On Thu, Aug 09, 2001 at 11:57:27PM -0400, Sam Roberts wrote:
> 
> However, the daemon I describe is a "killer app". One of the most common
> questions on the mutt mailing lists is "how do I filter my mail". The
> answer is almost always "procmail". This is useless advice for many
> people, specifically all those whos companies IMAP servers don't or can't
> run procmail. People like me! So, we need to filter mail on the IMAP
> server, from a local machine, since we can't replace the MDA.
> 
> The next suggestion is usually run fetchmail to pull it to your local
> machine, and setup procmail there. But I *like* having my mail in an
> IMAP mailbox, I want it there, I just want it filtered.
> 
> Anyhow, that's where I'm trying to go first with sieve. And I think
> modifying it to act as an MDA would be great, I probably will, but
> I'm trying to work towards this daemon, because it fills a niche where
> there is no tool currently in existence. That's why I think it's a
> killer app, I think there's a lot of latent interest. For that matter,
> it's pretty close to a fetchmail replacement, too. Slightly different
> usage pattern, wouldn't do a bunch of cool things that fetchmail does,
> but for the basic job of bringing your mail down to your machine, you
> could do that with this daemon, and it would filter at the same time!
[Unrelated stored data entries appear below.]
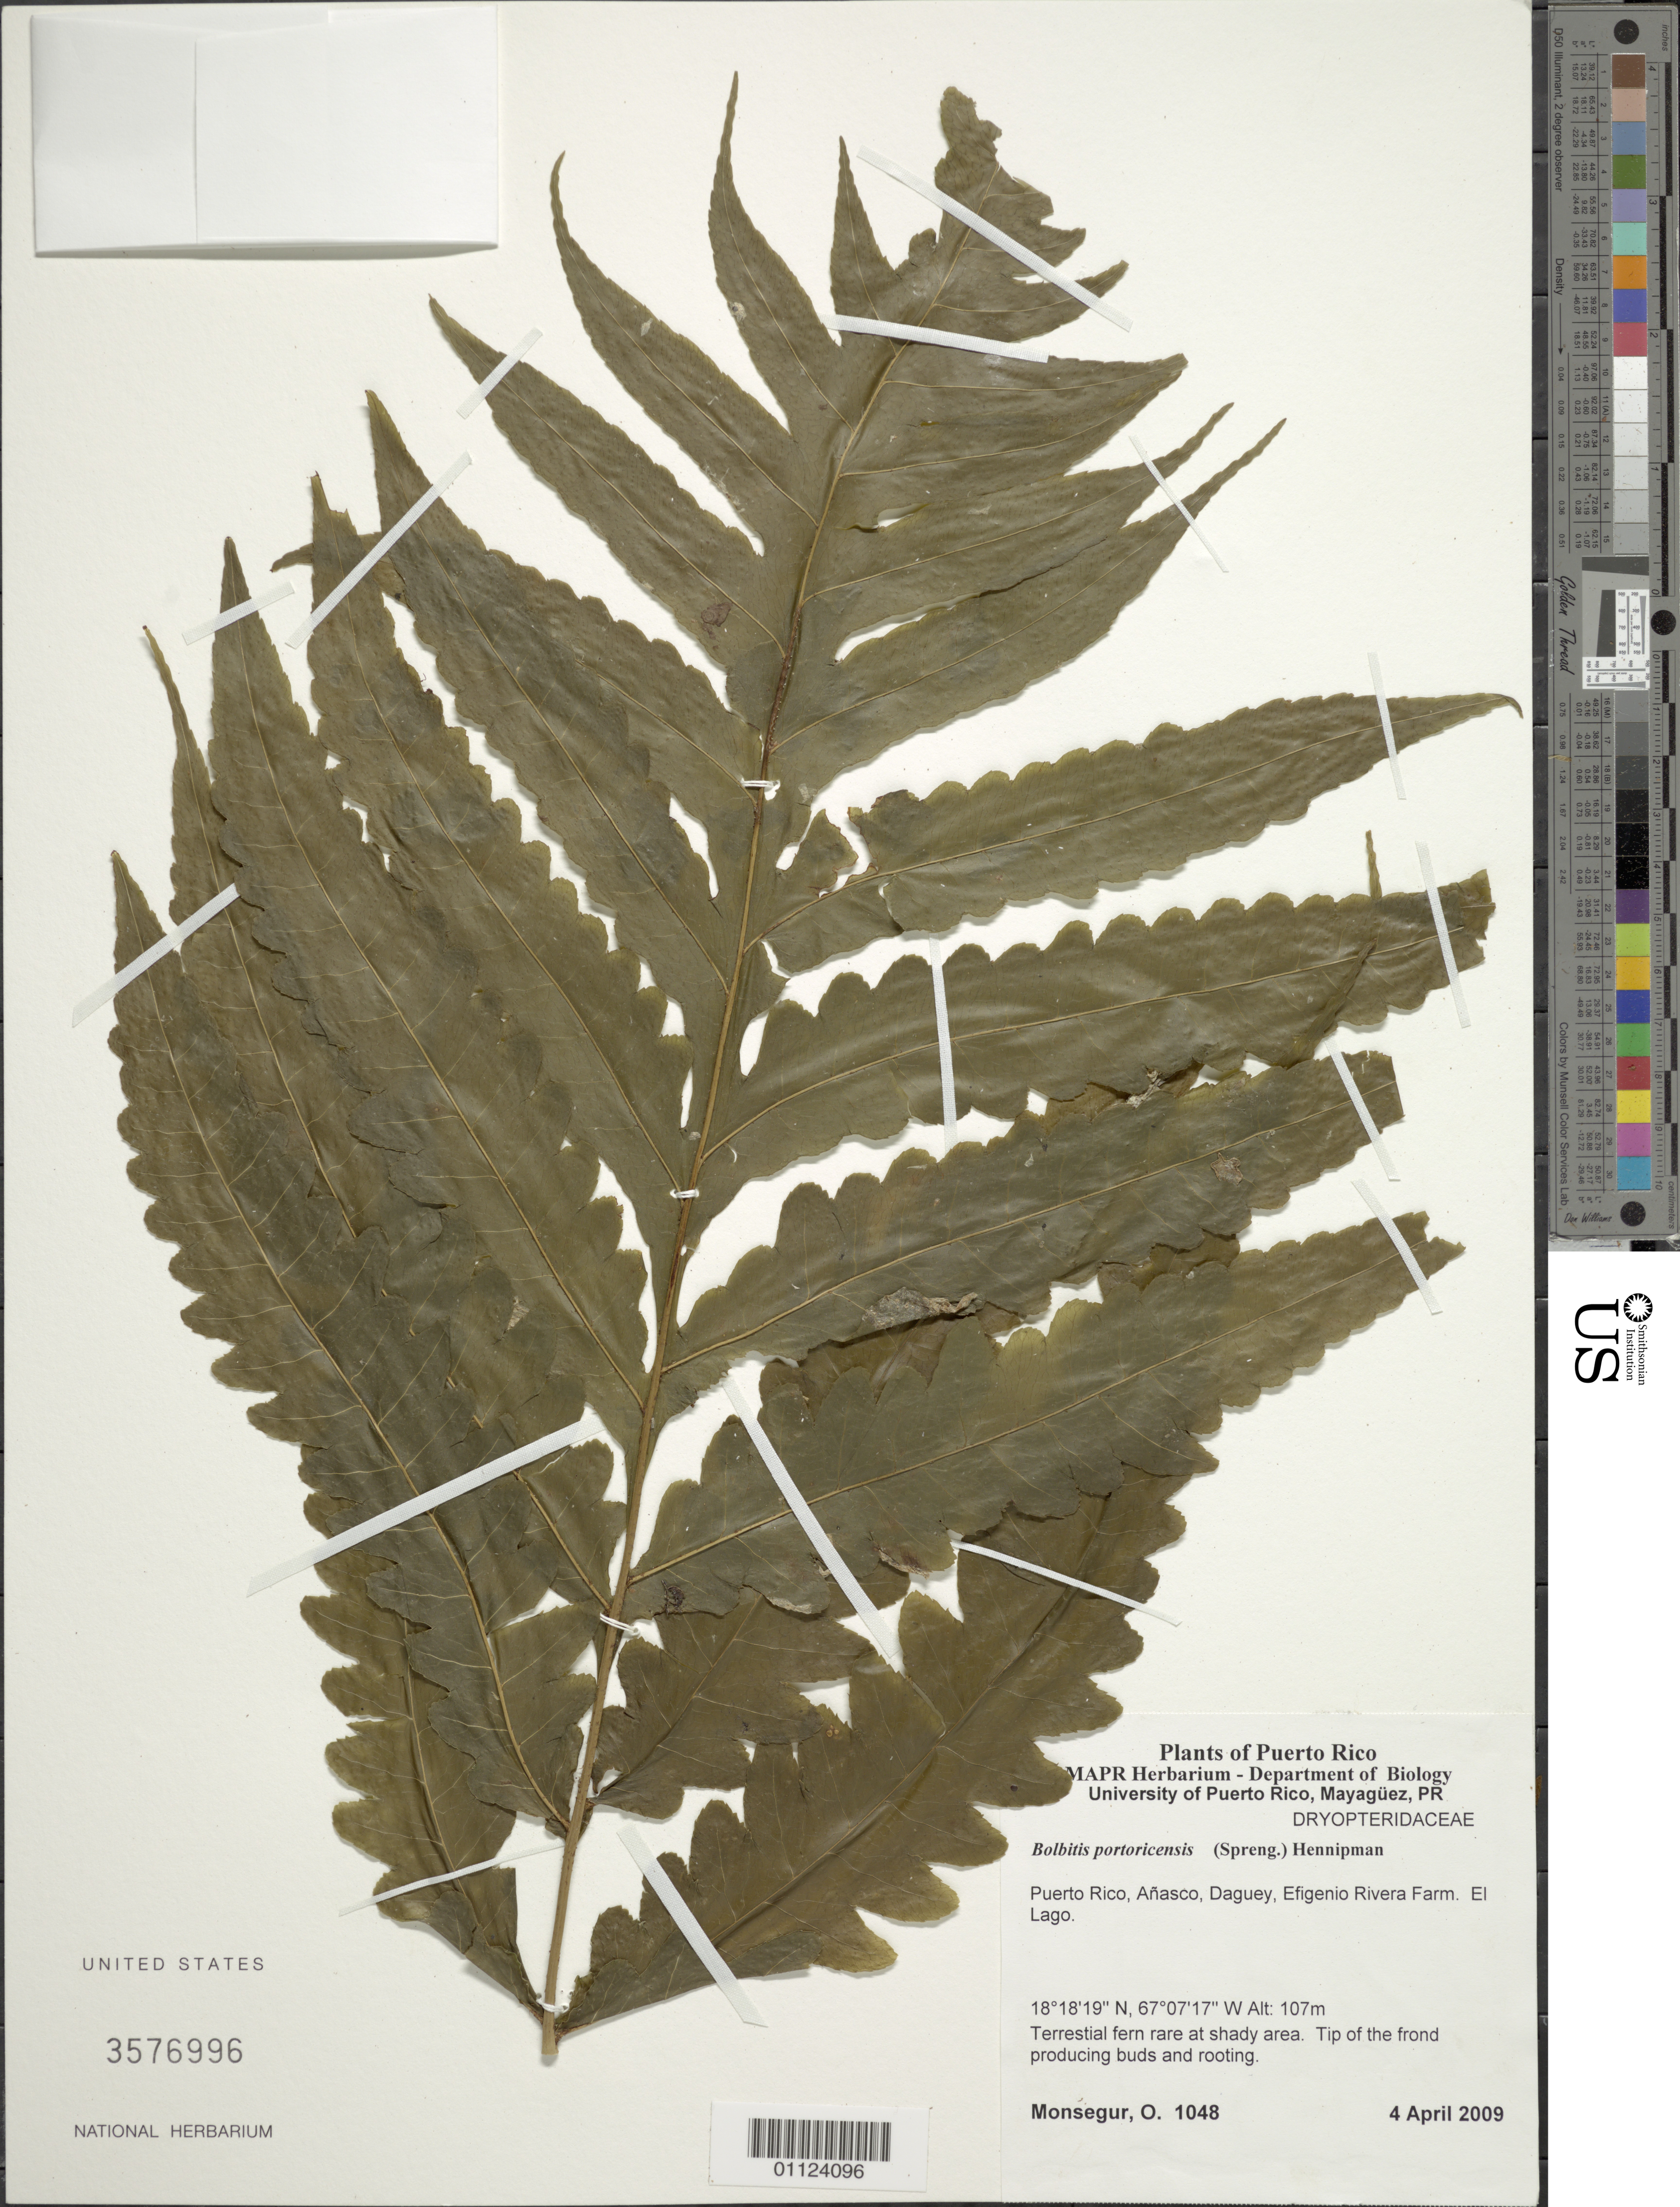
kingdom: Plantae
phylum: Tracheophyta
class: Polypodiopsida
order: Polypodiales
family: Dryopteridaceae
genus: Bolbitis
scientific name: Bolbitis portoricensis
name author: (Spreng.) Hennipman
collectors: O. Monsegur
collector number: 1048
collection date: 2009-04-04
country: Puerto Rico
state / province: Añasco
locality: Daguey, Efigenio Rivera Farm, El Lago.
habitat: Rare at shady area.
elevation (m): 107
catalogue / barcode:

That sounds cool, but after my looking at Sieve, it seems to be more
limited than procmail. For example, this is my entirce .procmailrc
(with my comments removed):

MAILDIR=$HOME/.mail
DEFAULT=$MAILDIR/INBOX

:0:
* (^X-(Loop|BeenThere): |Sender: owner-)\/.+
{
   FILE=`echo $MATCH | sed -e 's/\(.*\)@\(.*\)/\2\/\1/'`

   :0:
   * ? test -d `dirname $FILE` || mkdir -p `dirname $FILE`
   $FILE
}

:0:
* ^FROM_MAILER
Junk

This matches every mailing list I am on and puts it in
~/.mail/<domain>/<address> (a slight bit of magic is needed since
procmail won't automatically create directories, that is the test
... line). From what I understood of the RFC, Sieve doesn't appear to
support this kind of matching and manipulation, but I would need a
seperate rule for every single list I am on. Am I wrong?